Obrolan Warteg: Simbiosis Sambalisme

Jumat 09 Des 2022, 08:00 WIB
Kartun Obrolan Warteg. (kartunis: poskota/ucha)

Kartun Obrolan Warteg. (kartunis: poskota/ucha)

“KALAU ambil sambal kira –kira dong Bro, cabai lagi mahal. Kasihan wartegnya nanti tekor,” kata Heri membuka obrolan selagi maksi di warteg bersama sohibnya Yudi dan mas Bro.

“Kecuali lo bayar harga sambalnya setara satu potong tahu,” tambah Yudi.

“Ceile, yang punya warteg saja nggak segitunya perhitungan. Iya kan Yu,” kata mas Bro sambil melirik Ayu Bahari, pemilik warteg, yang hanya tersenyum.

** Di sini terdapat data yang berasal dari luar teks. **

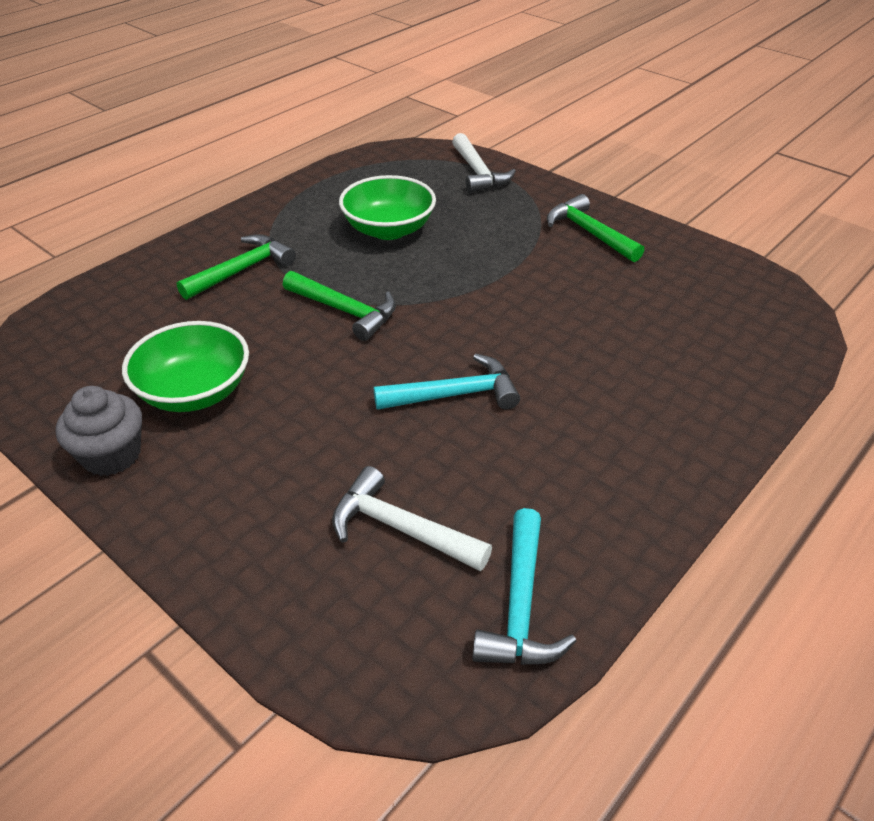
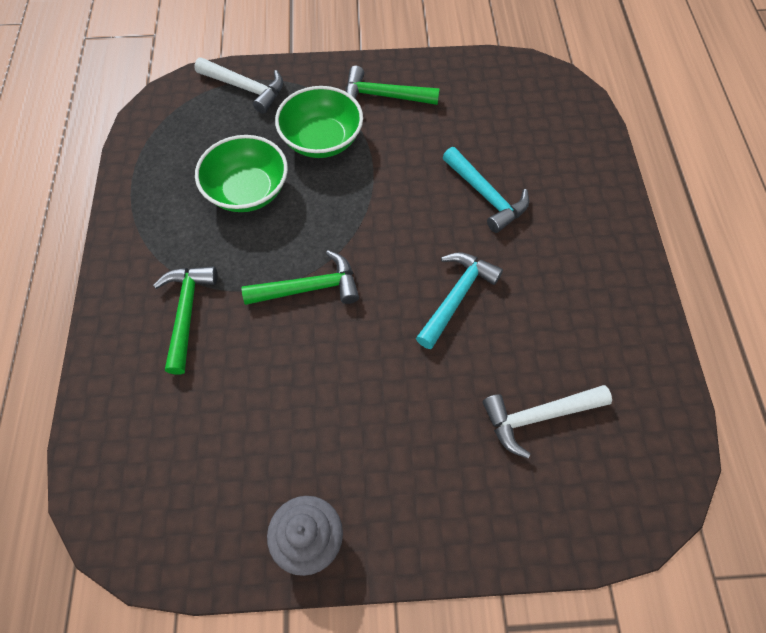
camera: 45 degrees left, 20 degrees up
green bowl [122,321,249,412] -> green bowl moved to [275,86,363,158]
turquoise hammer [472,508,576,665] -> turquoise hammer moved to [443,147,529,233]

“Pemilik warteg nggak bakalan bilang jangan terlalu banyak pakai sambal, justru kita ini yang mesti pengertian.Antara pedagang dan pelanggan harus saling pengertian, saling menguntungkan. Simbiosis mutualisme,” urai Heri.

“Oke gue paham, lebih tepatnya simbiosis sambalisme,” ujar mas Bro yang kemudian sedikit mengambil sambal, tidak seperti biasanya tanpa takaran.

“Bukan hanya cabai yang naik. Jelang perayaan Nataru, harga bawang, daging, ayam, telur. Bahkan beras naik juga,” kata Heri.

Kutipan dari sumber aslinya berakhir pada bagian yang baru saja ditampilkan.